Tight oil supply refers to production from “tight,” i.e., nonpermeable rocks, like tight sandstones and shales. It is not visible here, but there is immense tight oil supply capacity lying outside of the U.S. A significant amount of this potential lies in Europe. As this chart makes clear, OPEC is counting on virtually none of this non-U.S. capacity making it to market over the next 25 years. Their assumption is not without foundation. Faced with hostility at home, Europe’s big three energy firms —  Shell, BP and TotalEnergies — have virtually checked out of global tight oil production activity.

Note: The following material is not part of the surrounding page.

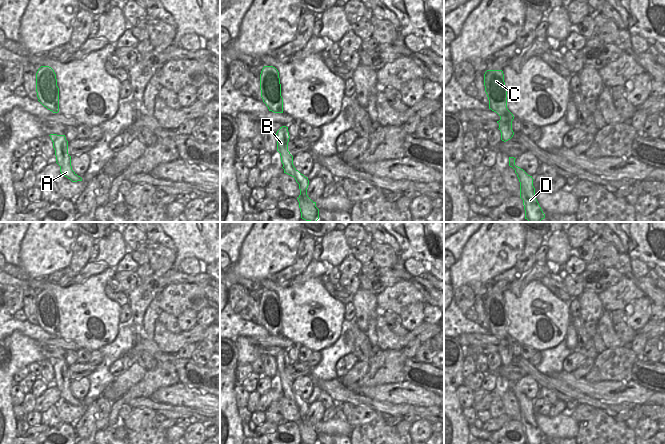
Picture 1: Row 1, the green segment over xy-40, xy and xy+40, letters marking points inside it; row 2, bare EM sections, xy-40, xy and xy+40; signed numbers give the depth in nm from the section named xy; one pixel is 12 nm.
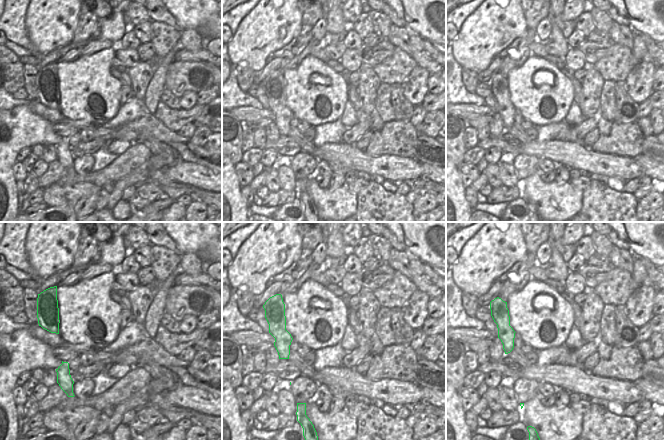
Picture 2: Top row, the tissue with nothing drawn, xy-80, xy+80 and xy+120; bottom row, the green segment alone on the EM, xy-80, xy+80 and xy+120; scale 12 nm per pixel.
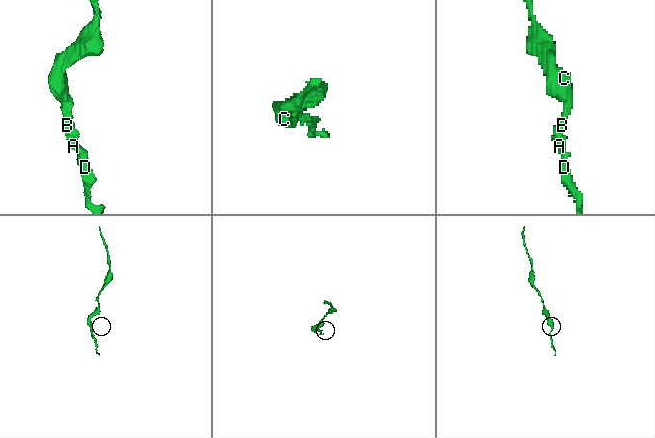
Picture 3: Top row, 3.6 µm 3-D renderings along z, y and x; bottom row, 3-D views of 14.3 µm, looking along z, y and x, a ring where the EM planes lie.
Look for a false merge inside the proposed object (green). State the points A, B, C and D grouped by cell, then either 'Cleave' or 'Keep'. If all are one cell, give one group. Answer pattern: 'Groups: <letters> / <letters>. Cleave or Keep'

Sound strategy usually requires two things: 1) clarity about the problem to be addressed, and 2) a full list of options properly vetted in terms of costs and benefits. Right now, European energy strategists are conflicted over their immediate supply problems and their long-term vision for addressing climate. Consequently, they ignore the short-term production option lying on their doorstep. A proper appreciation of certain facts — that they can boost local oil and gas production, that they can send a message to Russia that its potential for blackmail is a diminished asset, and that these expedients can be phased out when alternative energy sources are ready — would go far to reconcile Europe’s immediate needs and long-term energy goals. The alternative path may just exchange one dependency for another.